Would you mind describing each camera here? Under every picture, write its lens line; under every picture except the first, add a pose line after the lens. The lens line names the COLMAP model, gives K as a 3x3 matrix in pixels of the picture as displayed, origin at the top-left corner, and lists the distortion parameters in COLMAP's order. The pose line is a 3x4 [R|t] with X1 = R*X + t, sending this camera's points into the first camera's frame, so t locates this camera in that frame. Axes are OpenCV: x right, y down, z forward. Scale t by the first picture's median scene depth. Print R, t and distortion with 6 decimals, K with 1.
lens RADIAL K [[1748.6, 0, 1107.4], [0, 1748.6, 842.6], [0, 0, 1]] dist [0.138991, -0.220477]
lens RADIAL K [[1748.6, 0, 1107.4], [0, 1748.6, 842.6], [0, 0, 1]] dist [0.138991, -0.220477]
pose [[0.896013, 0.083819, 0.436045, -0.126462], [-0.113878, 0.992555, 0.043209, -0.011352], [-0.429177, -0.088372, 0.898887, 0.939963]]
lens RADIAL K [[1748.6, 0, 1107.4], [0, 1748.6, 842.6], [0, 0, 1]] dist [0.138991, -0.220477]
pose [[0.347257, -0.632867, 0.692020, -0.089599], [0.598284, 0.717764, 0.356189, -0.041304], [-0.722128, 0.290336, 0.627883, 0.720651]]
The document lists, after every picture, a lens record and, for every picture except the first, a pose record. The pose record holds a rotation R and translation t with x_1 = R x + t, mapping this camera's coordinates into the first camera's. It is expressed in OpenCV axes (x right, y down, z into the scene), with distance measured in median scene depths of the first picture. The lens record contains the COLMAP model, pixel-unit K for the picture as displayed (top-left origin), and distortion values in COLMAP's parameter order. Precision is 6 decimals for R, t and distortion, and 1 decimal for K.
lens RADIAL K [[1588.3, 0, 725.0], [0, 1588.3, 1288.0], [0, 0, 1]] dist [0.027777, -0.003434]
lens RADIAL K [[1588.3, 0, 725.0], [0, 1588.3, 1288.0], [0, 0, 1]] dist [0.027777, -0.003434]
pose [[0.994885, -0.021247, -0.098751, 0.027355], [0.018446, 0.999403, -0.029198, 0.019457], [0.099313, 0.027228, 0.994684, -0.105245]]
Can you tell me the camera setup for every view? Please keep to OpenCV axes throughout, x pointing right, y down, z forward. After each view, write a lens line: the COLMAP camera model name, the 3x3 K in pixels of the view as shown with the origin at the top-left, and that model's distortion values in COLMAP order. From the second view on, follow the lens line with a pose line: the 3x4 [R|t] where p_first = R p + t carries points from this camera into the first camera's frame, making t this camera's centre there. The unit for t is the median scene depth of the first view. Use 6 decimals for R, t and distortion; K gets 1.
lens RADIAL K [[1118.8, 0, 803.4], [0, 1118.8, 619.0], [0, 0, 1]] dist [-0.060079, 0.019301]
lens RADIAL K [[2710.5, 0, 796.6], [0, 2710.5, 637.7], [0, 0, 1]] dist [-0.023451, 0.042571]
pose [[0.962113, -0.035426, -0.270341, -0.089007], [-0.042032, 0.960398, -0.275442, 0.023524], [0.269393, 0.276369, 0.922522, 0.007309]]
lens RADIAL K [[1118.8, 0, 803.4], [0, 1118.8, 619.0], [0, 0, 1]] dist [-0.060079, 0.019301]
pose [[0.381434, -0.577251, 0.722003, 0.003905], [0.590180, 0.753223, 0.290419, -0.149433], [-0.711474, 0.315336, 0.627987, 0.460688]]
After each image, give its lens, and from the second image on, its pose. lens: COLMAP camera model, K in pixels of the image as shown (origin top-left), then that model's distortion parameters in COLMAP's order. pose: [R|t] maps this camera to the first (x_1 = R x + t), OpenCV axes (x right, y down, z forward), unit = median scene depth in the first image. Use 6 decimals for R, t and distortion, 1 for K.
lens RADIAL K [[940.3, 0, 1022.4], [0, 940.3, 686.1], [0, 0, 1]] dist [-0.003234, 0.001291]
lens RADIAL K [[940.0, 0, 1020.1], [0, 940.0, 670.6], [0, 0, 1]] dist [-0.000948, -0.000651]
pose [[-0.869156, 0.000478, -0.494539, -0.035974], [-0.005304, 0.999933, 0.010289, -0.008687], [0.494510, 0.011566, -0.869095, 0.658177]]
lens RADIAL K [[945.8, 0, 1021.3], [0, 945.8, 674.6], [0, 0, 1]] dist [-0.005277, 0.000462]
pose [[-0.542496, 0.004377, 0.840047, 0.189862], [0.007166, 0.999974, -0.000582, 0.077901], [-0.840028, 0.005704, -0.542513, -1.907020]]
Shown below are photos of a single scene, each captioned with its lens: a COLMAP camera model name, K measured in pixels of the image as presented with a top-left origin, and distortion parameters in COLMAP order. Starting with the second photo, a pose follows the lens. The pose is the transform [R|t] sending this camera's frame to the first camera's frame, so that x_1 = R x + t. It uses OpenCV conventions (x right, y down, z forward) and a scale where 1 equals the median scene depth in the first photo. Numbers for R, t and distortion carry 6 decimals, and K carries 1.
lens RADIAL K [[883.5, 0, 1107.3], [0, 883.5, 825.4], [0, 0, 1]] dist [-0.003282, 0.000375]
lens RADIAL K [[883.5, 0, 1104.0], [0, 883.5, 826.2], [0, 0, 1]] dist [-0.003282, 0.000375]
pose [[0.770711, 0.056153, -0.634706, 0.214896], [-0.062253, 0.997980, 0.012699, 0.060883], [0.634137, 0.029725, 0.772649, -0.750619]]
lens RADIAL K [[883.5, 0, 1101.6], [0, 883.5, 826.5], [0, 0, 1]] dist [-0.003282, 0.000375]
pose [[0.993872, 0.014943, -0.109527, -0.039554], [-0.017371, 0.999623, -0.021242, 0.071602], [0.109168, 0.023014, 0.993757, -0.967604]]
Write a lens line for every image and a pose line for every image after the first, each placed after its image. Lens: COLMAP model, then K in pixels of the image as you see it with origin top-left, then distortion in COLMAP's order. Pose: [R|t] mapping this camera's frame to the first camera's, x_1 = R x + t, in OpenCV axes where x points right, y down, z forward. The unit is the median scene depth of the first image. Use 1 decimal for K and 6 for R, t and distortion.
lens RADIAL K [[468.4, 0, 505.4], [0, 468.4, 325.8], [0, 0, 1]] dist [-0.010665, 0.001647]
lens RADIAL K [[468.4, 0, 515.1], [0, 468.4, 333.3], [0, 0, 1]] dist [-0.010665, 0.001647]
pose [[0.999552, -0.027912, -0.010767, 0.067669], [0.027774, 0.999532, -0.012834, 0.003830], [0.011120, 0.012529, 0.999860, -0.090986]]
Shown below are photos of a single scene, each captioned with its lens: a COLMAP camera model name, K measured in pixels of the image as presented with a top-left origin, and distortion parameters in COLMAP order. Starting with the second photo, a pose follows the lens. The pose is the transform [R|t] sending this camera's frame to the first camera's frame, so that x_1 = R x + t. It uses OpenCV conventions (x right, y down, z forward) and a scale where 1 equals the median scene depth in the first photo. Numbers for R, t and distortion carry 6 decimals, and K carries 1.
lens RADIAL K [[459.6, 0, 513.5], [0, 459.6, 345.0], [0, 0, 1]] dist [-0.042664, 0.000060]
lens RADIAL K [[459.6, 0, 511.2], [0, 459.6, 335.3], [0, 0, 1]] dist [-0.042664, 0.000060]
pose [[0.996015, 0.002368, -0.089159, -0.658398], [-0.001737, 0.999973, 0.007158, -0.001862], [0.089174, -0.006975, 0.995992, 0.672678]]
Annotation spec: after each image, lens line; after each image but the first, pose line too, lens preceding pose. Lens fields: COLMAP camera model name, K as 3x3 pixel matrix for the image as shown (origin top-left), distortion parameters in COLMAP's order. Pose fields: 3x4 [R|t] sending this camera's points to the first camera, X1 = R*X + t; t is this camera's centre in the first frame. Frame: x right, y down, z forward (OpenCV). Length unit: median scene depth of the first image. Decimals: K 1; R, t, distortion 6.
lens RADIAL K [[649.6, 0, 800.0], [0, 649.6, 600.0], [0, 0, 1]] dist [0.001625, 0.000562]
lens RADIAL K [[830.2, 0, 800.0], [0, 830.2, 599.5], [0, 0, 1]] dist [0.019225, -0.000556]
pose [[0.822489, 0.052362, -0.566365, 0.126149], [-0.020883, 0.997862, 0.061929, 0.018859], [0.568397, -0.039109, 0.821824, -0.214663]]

ACTIVITY:
Please quote the data above word for word, from the line containing "Write a lens line for" through the line containing "-0.006975, 0.995992, 0.672678]]", including both of those lines.

WRITTEN RESPONSE:
Write a lens line for every image and a pose line for every image after the first, each placed after its image. Lens: COLMAP model, then K in pixels of the image as you see it with origin top-left, then distortion in COLMAP's order. Pose: [R|t] mapping this camera's frame to the first camera's, x_1 = R x + t, in OpenCV axes where x points right, y down, z forward. The unit is the median scene depth of the first image. Use 1 decimal for K and 6 for R, t and distortion.
lens RADIAL K [[468.4, 0, 505.4], [0, 468.4, 325.8], [0, 0, 1]] dist [-0.010665, 0.001647]
lens RADIAL K [[468.4, 0, 515.1], [0, 468.4, 333.3], [0, 0, 1]] dist [-0.010665, 0.001647]
pose [[0.999552, -0.027912, -0.010767, 0.067669], [0.027774, 0.999532, -0.012834, 0.003830], [0.011120, 0.012529, 0.999860, -0.090986]]
Shown below are photos of a single scene, each captioned with its lens: a COLMAP camera model name, K measured in pixels of the image as presented with a top-left origin, and distortion parameters in COLMAP order. Starting with the second photo, a pose follows the lens. The pose is the transform [R|t] sending this camera's frame to the first camera's frame, so that x_1 = R x + t. It uses OpenCV conventions (x right, y down, z forward) and a scale where 1 equals the median scene depth in the first photo. Numbers for R, t and distortion carry 6 decimals, and K carries 1.
lens RADIAL K [[459.6, 0, 513.5], [0, 459.6, 345.0], [0, 0, 1]] dist [-0.042664, 0.000060]
lens RADIAL K [[459.6, 0, 511.2], [0, 459.6, 335.3], [0, 0, 1]] dist [-0.042664, 0.000060]
pose [[0.996015, 0.002368, -0.089159, -0.658398], [-0.001737, 0.999973, 0.007158, -0.001862], [0.089174, -0.006975, 0.995992, 0.672678]]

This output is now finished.